Second, there is the authority of the government to search persons, dwellings, automobiles, and other nonpublic areas for evidence which may lead to the solution of a crime. In the United States, such authority is limited by the Fourth Amendment to our Constitution, prohibiting unreasonable searches and seizures.
One area of this branch of governmental authority-wiretapping—has been a subject of considerable debate in our country, and I shall address it in more detail in a moment.

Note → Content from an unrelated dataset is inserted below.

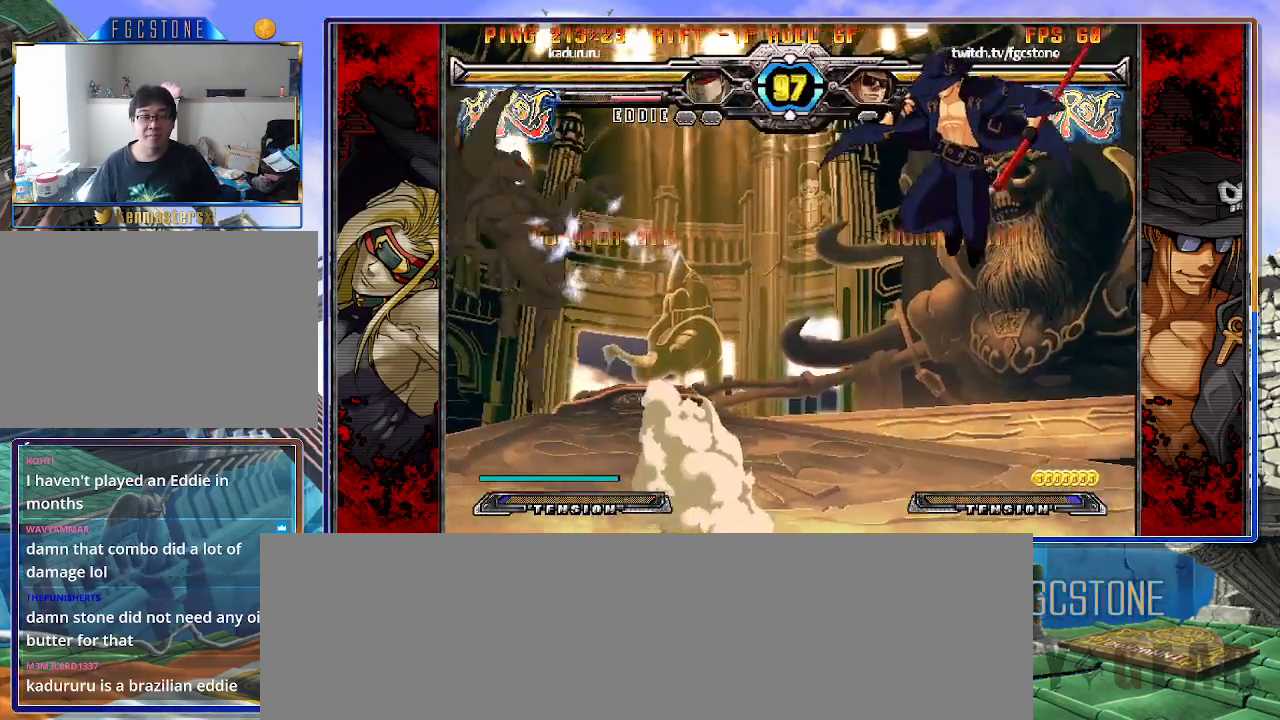
{"buttons": [], "left_stick": "center", "events": [[117, "HS", "up"], [183, "left_stick", "down"], [267, "left_stick", "left"], [317, "left_stick", "center"], [350, "HS", "down"], [400, "HS", "up"]]}
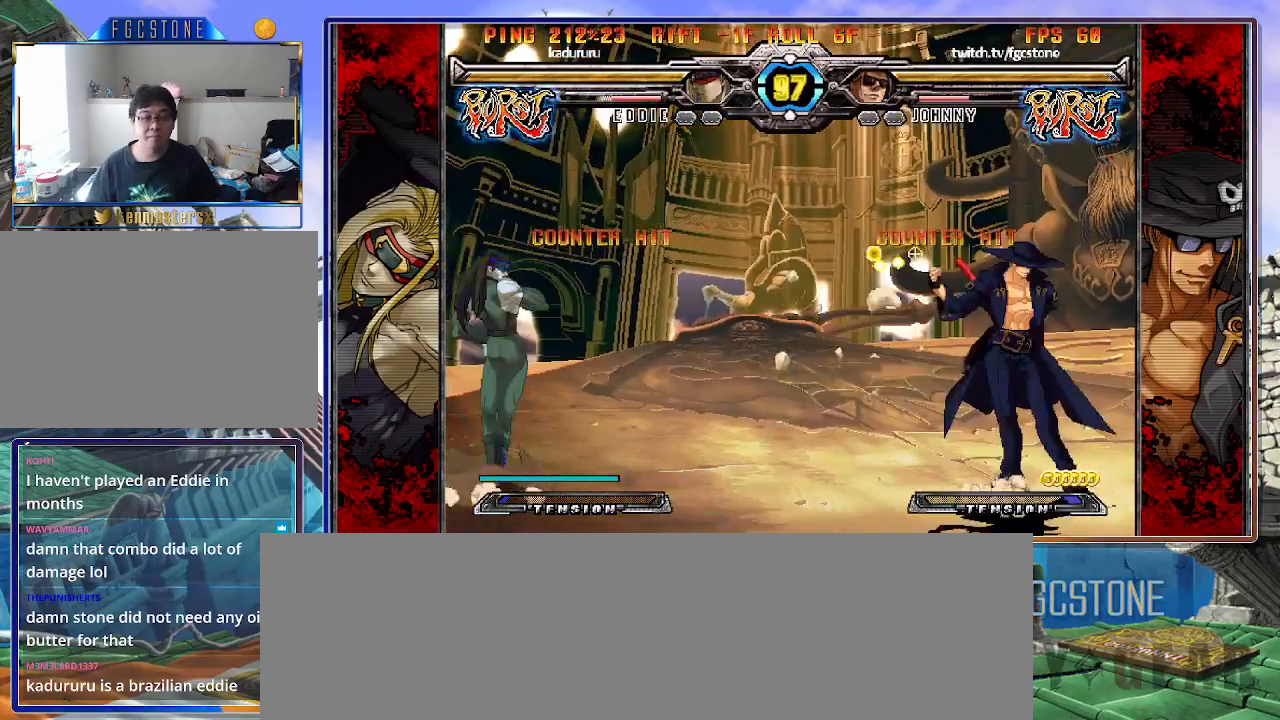
{"buttons": [], "left_stick": "left", "events": [[33, "left_stick", "left"], [100, "left_stick", "center"], [183, "left_stick", "left"], [367, "K", "down"], [483, "K", "up"]]}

Third, there is the question of the extent to which the government may properly observe persons and activities conducted in public places—meeting halls, amphitheaters, streets, and parks. Some of those concerned with privacy have insisted that limitations, either legislative or constitutional, be placed on governmental activity in this area, while on the other hand those charged with responsibility for law enforcement have felt that many of the proposed limitations would seriously hamper the law enforcement function without producing a correspondent social benefit in the increased privacy that would be available to citizens. To this subject, also, I shall return in more detail in a moment. Wiretapping
“Wiretapping” in its more limited sense refers to the interception of a telephonic communication of which the parties to the conversation are unaware. Loosely used, it can include "bugging"—the placing in a room, unbeknownst to its occupants, or on a party to a conversation, anbeknownst to the other parties, a transmitting device which will either record the conversation itself or transmit it to some other place where it will then be recorded. These latter mani. festations are frequently associated with the use of undercover informants, who, though they are in the confidence of a suspected group of criminals, are nonetheless in the employ of the government.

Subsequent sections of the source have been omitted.